I'll point to two recent examples from myself:
https://gitlab.zendesk.com/agent/tickets/422214
An emergency from this Saturday: The call went almost 30 minutes past my shift end due to concurrent emergencies happening on the weekend. The situation was defused at that point but the expectation on both ends was that this would continue (as an emergency) the next day, see my Slack message. Despite that I should have solved that emergency with my summary and include the usual "send a NEW email" stanza. I could even have merged it back into https://gitlab.zendesk.com/agent/tickets/420990 and said we'll continue any async work (besides possible follow-up emergency work) there – that would have closed the emergency ticket, even better.
Why did I not solve it? The situation was defused, but it was very much not resolved. I was still coming down from a "several hour troubleshooting uncharted waters alone on the weekend" adrenaline rush, and the last thing we said was that they'll provide some logs on the ticket. It just didn't feel like solving would be right. (But it would have been!) Additionally, at that point in time I already working longer hours on a weekend shift, so I'll happily admit that my motivation to stay even longer and create the follow-up issue wasn't particularly high. I could (should?) have asked my AMER successors to do so, but there was already other emergencies happening that they were handling.
Unfortunately the customer kept messaging on the emergency ticket shortly afterwards, and I didn't see it until coming back from PTO today. It was "STARred" – just overall a pretty bad outcome.
https://gitlab.zendesk.com/agent/tickets/414170
License emergency with a normal ticket in tandem, you can (for two more months, retention period!) see how I made the complete incorrect decision to merge the normal ticket into my emergency ticket – and immediately regretted it. Really no good reason here other than "It felt more like going with the flow to do it that way". The consequence was an "Emergency" ticket that stayed open for days, NRT breached a couple of times due to an SLA that didn't make sense anymore, while we/I was trying to hunt down the correct Sales people to handle the situation. I could have kept advocating for that customer as CC on a follow-up ticket just as well.
Approach
Use existing guidance
Considering we already have the guidance linked above:
- Follow it.
- Identify when and why we don't follow it and find solutions.

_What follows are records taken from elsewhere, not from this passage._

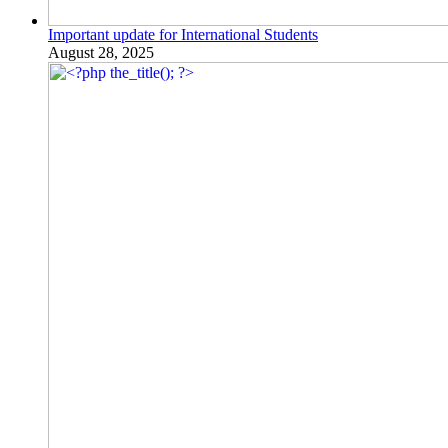
Important update for International Students
August 28, 2025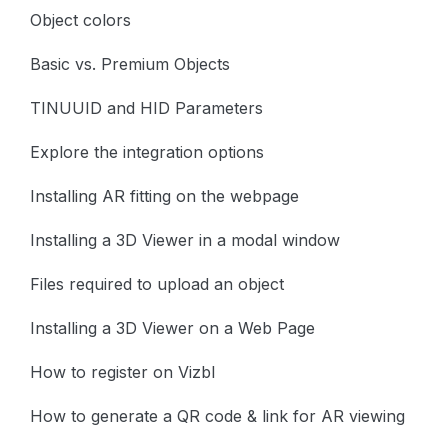
Object colors
Basic vs. Premium Objects
TINUUID and HID Parameters
Explore the integration options
Installing AR fitting on the webpage
Installing a 3D Viewer in a modal window
Files required to upload an object
Installing a 3D Viewer on a Web Page
How to register on Vizbl
How to generate a QR code & link for AR viewing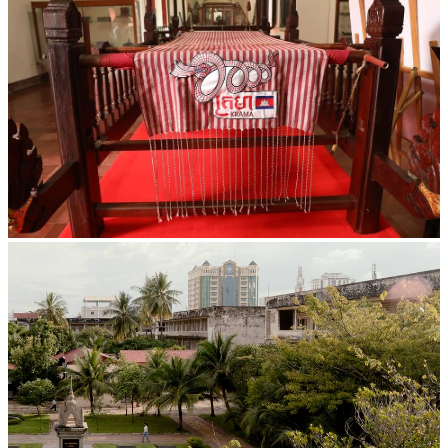
Khmer kerchief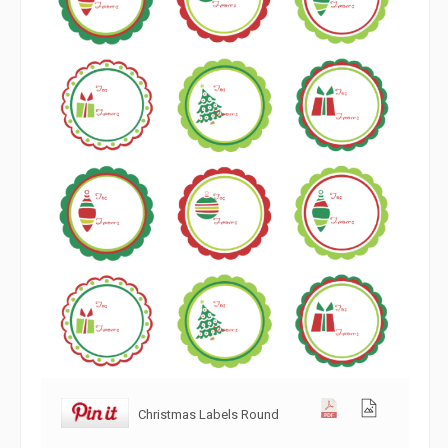
Christmas Labels Round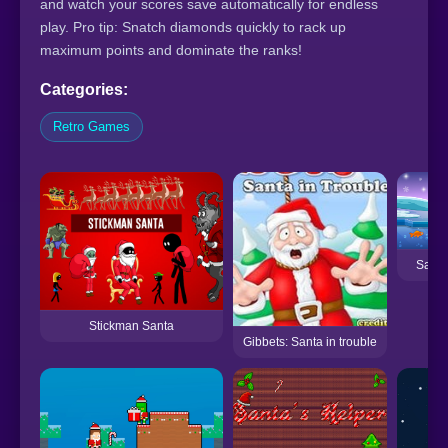
and watch your scores save automatically for endless
play. Pro tip: Snatch diamonds quickly to rack up
maximum points and dominate the ranks!
Categories:
Retro Games
Santa
Stickman Santa
Gibbets: Santa in trouble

- If you're already following it strictly and are wondering what the heck I'm talking about: Share your secrets and wisdom!
😅
Tooling
Is there anything to be done with "tooling" to help? When I merged #414172 (normal) into #414170 (emergency) instead of the other way around, is there anything we could do with Zendesk triggers/automations to either prevent it, or at least annoy and shame me into not doing it anymore in the future?
Shift duration
As I identified above, one of the reasons I slipped up in my first example was the fact that "to do it right" I would basically have had to work overtime. With an 8h CEOC shift it's almost a guarantee that will happen, because I rarely start work only exactly the minute my shift begins, and definitely never stop working exactly when my shift ends. Shifts that aren't as long as a full working day would ensure that follow-up for emergencies work can happen more easily.
This is a bigger topic and I already said that I'm not keen on personally driving another EMEA CEOC schedule change in the near future. But I'd be happy to participate if someone wants to trial what AMER is currently doing with CEOC (three shorter, overlapping shifts).
Benefit
Better outcomes for customers in emergency situations, better psychological safety for SEs in the CEOC rotation. (Not sure how much that second point is true for everyone else, but I feel awful when I'm not 100% sure that an emergency will be properly handled after my shift is over.)
Competition / Alternatives
Not sure, that's kinda what the RFC is for. Open to hear any input and ideas you might have!